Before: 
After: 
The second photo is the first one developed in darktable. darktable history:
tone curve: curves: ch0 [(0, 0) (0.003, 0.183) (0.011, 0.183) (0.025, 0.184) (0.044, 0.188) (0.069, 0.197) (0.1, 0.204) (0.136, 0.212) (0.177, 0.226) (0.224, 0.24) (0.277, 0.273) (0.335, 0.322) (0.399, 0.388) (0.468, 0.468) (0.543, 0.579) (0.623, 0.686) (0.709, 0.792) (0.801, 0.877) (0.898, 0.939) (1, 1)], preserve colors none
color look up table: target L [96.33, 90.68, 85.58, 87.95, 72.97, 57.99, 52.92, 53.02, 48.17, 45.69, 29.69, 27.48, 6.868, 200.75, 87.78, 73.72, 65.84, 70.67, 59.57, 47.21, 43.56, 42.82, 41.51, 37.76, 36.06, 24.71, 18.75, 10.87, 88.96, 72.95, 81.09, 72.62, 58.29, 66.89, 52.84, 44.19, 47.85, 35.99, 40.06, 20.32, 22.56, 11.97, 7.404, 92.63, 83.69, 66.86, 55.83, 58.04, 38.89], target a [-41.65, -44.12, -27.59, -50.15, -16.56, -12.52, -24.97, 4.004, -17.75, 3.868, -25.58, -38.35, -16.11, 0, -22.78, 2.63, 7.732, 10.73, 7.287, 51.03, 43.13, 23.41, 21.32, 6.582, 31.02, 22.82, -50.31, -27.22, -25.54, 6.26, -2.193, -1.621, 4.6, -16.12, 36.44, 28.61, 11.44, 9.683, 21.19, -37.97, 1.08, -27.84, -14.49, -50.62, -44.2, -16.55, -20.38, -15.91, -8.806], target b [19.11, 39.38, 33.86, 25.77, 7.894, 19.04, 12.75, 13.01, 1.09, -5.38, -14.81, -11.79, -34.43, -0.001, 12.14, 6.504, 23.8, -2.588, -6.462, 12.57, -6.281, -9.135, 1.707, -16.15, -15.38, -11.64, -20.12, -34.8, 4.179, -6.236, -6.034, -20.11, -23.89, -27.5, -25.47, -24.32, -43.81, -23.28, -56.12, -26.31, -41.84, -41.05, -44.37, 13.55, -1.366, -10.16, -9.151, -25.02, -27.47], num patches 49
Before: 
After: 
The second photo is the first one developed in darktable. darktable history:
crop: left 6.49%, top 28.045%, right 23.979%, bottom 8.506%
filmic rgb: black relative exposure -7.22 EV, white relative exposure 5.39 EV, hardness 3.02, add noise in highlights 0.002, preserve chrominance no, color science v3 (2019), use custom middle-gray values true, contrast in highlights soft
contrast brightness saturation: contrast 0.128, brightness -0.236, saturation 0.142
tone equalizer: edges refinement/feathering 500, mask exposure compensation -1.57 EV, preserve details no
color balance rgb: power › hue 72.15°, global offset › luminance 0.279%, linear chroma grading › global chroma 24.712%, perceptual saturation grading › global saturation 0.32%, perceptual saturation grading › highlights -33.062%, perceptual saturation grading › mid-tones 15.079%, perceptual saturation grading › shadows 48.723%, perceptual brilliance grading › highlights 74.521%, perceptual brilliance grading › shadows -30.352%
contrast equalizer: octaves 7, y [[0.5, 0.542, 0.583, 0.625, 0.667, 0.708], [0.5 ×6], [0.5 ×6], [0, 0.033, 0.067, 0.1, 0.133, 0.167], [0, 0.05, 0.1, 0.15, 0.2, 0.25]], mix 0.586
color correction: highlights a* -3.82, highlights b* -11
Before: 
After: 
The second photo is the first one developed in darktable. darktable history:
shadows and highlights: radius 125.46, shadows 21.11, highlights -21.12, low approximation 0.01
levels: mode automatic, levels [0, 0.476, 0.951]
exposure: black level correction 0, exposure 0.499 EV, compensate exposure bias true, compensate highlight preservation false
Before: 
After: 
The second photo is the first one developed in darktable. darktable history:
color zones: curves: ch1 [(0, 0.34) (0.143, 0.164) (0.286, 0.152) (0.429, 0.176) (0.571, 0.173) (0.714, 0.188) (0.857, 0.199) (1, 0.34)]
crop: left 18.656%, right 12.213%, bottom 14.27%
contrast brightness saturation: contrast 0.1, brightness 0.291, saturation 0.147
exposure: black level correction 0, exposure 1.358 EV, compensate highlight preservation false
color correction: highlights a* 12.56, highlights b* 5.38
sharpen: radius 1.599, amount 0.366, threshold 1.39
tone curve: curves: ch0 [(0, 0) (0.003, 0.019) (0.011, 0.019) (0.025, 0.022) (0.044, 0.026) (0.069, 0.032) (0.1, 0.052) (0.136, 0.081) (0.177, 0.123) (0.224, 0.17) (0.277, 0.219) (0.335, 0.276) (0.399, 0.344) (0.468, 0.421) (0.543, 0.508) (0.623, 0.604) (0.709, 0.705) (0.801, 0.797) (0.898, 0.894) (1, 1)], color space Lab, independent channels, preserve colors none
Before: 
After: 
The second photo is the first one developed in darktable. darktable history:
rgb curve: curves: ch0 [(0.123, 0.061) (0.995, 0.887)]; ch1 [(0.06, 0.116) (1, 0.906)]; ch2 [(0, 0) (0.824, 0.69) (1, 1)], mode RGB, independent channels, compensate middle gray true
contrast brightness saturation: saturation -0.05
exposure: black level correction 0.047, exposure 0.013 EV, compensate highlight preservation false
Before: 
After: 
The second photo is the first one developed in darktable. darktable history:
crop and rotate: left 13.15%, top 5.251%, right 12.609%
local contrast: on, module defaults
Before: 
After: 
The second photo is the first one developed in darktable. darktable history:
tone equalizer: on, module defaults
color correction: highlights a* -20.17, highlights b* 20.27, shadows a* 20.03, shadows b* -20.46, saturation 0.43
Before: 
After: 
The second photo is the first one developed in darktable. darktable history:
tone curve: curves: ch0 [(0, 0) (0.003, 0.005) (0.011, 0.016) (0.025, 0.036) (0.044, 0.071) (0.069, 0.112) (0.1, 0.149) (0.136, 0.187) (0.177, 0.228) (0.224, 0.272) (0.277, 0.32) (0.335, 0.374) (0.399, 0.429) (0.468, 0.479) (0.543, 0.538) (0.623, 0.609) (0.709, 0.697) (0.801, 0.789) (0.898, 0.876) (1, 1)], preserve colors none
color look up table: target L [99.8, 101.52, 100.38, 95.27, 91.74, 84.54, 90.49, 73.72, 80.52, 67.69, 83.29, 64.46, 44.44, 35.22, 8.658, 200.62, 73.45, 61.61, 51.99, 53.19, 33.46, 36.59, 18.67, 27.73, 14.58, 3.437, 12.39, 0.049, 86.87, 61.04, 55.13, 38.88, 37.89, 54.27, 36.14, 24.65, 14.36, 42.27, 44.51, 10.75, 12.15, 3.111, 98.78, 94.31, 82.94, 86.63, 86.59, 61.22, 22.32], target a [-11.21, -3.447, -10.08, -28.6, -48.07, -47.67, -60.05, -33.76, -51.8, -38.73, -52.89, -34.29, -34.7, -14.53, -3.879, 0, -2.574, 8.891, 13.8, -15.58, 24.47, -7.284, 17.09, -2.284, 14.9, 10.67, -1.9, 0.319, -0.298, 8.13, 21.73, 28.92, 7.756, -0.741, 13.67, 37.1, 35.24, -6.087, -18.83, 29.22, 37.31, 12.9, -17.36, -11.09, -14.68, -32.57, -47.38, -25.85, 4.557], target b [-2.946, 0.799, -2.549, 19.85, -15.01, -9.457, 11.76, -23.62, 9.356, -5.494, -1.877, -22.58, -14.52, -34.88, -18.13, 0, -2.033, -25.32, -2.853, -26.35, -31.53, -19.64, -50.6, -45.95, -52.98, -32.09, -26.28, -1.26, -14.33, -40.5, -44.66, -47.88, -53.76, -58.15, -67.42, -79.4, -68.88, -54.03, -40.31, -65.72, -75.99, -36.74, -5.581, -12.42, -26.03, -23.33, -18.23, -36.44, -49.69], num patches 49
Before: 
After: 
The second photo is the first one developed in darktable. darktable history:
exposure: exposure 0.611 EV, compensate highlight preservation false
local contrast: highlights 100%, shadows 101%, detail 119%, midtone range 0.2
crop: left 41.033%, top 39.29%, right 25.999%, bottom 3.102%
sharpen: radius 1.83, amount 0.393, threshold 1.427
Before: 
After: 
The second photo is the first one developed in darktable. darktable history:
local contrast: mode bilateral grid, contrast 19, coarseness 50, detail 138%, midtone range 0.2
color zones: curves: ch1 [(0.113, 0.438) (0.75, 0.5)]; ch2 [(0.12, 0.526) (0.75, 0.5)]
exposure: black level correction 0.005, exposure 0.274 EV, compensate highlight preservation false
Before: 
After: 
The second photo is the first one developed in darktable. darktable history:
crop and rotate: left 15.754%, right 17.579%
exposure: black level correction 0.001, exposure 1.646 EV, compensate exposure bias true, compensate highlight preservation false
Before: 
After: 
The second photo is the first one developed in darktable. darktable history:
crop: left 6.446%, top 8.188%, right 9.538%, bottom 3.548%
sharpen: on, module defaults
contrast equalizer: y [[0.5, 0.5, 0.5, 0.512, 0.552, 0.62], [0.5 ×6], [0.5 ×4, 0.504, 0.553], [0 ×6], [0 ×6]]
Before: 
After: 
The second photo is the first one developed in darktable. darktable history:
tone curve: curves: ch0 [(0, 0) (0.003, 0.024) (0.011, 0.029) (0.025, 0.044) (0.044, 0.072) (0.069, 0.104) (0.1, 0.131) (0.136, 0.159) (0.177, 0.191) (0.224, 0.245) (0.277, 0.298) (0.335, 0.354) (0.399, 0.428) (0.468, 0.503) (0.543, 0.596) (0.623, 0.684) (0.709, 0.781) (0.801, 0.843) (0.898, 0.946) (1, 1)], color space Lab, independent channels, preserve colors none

------------

■ **Goal**
Rewrite the lines from the start of the records through the line containing "tone curve: curves: ch0 [(0, 0) (0.003, 0.183)", substituting "preserve colors luminance" for "preserve colors none" and leaving everything else unchanged.

■ **Expected output**
Before: 
After: 
The second photo is the first one developed in darktable. darktable history:
tone curve: curves: ch0 [(0, 0) (0.003, 0.183) (0.011, 0.183) (0.025, 0.184) (0.044, 0.188) (0.069, 0.197) (0.1, 0.204) (0.136, 0.212) (0.177, 0.226) (0.224, 0.24) (0.277, 0.273) (0.335, 0.322) (0.399, 0.388) (0.468, 0.468) (0.543, 0.579) (0.623, 0.686) (0.709, 0.792) (0.801, 0.877) (0.898, 0.939) (1, 1)], preserve colors luminance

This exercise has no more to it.